Tenth Heritage Language Research Institute

Heritage Language Education and Research: Crossing New Frontiers

professional development \ institutes \ 2017 institute

Go back to abstract list

Building an audio-aligned parsed corpus of bilingual Russian child and child directed speech (BiRCh)

by Irina Dubinina & Sophia Malamud (Brandeis University)
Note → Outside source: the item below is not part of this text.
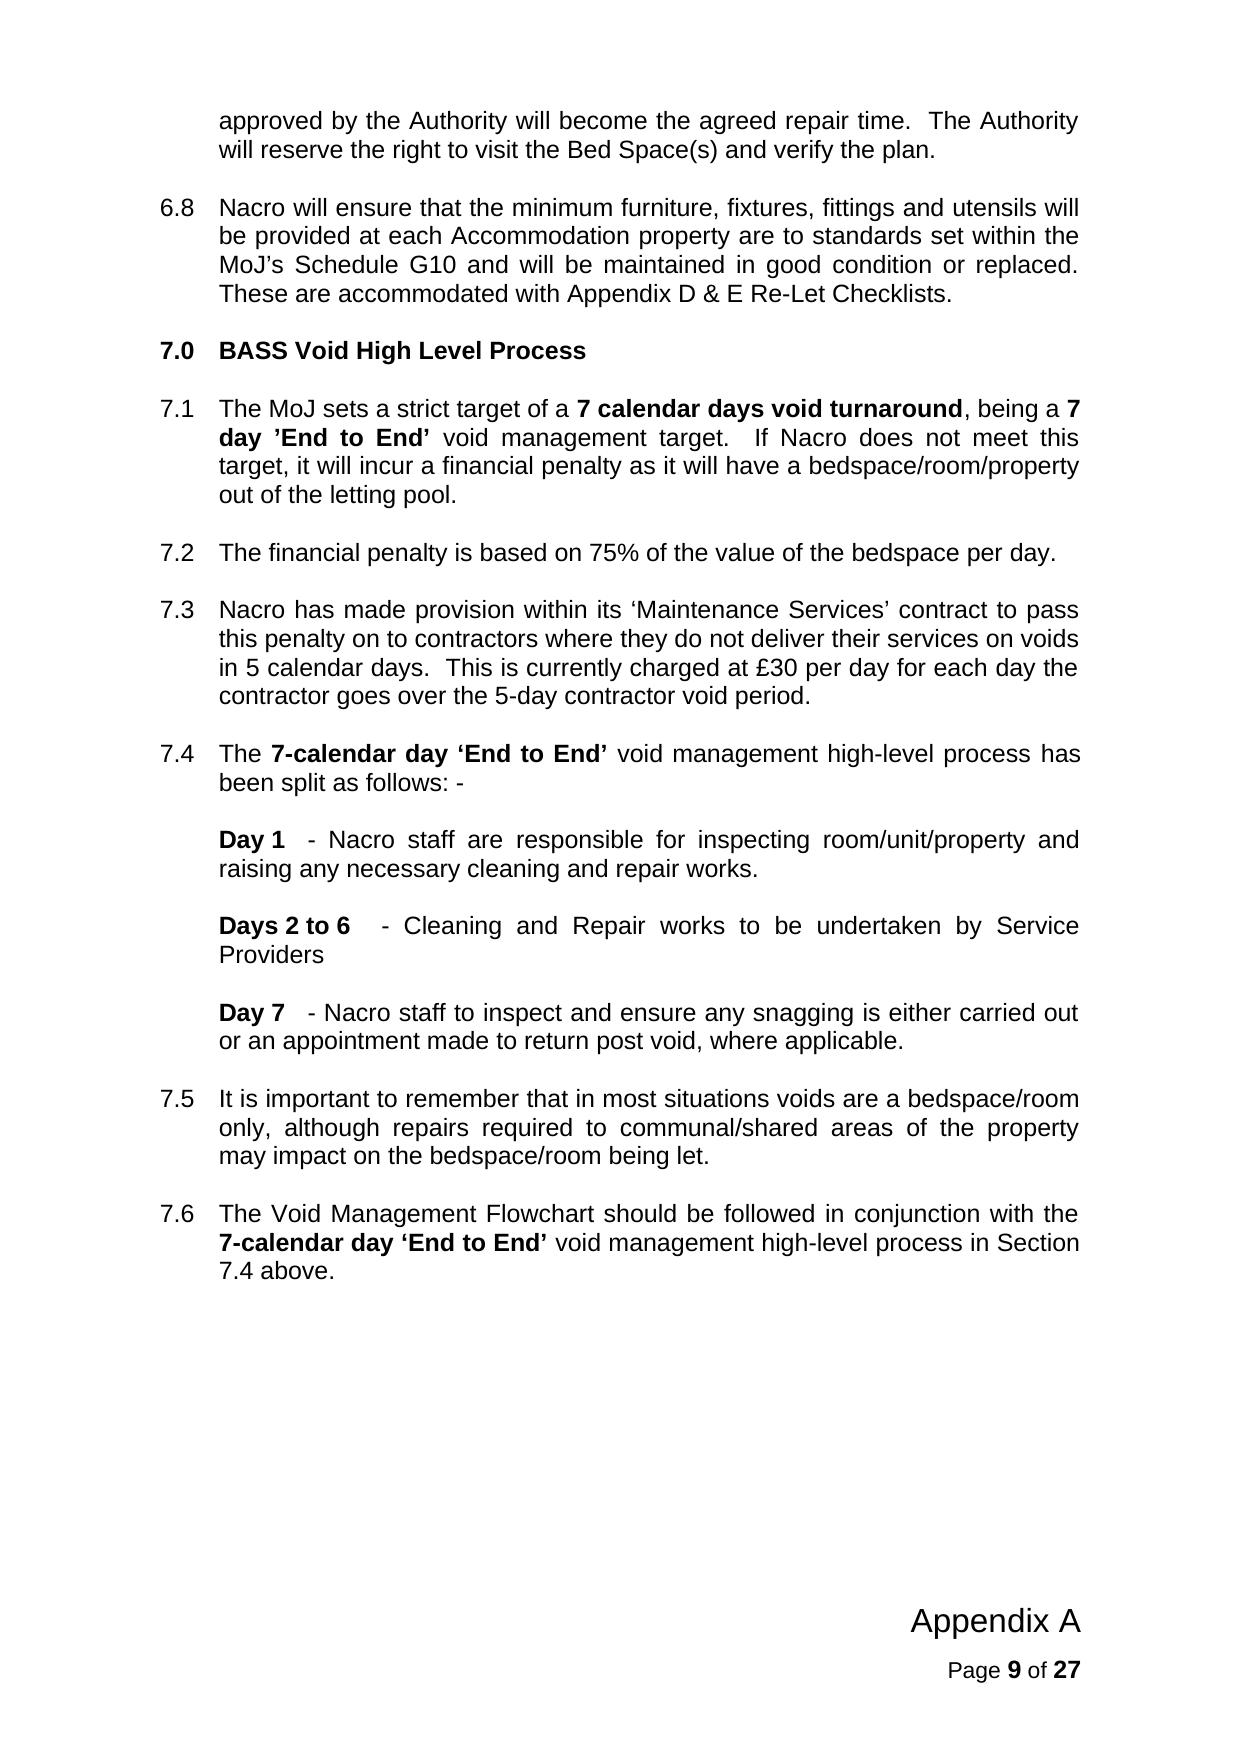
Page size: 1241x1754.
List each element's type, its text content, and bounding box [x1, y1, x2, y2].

At the HLI 2016, we reported on the first stages of a project that aims to build a corpus of bilingual child and child-directed speech. We report on new developments based on a year of research and pilot transcription and annotation. Data collection has grown to include more families in the U.S. and Germany, and to add families from Ukraine as the closest dialectal match for children of Russian-speaking immigrants from Ukraine. Some families will record on a more continuous schedule in order to increase the speech sample above 1% of the current rate (cf. Behrens, 2008). We standardized the spelling of pause fillers, explored ways of marking so-called editing phrases and pause fillers (cf. Ginsburg et al., 2014), and adopted the typology of disfluencies in Hindle (1983) which is shared with other, recent and in-progress, audio-aligned parsed corpora (Appalachian English, NYC English, AAVE). Significant new developments include adding sociolinguistic information on participating families (employing the Utrecht Bilingual Language Exposure Calculator), pilot morphological annotation, and work on creating a hybrid syntactic annotation system that include both the constituency information of the Penn-Helsinki standard and the dependency information of the SynTagRus and Russian National Corpus (Lưu, Malamud, & Xue, 2016).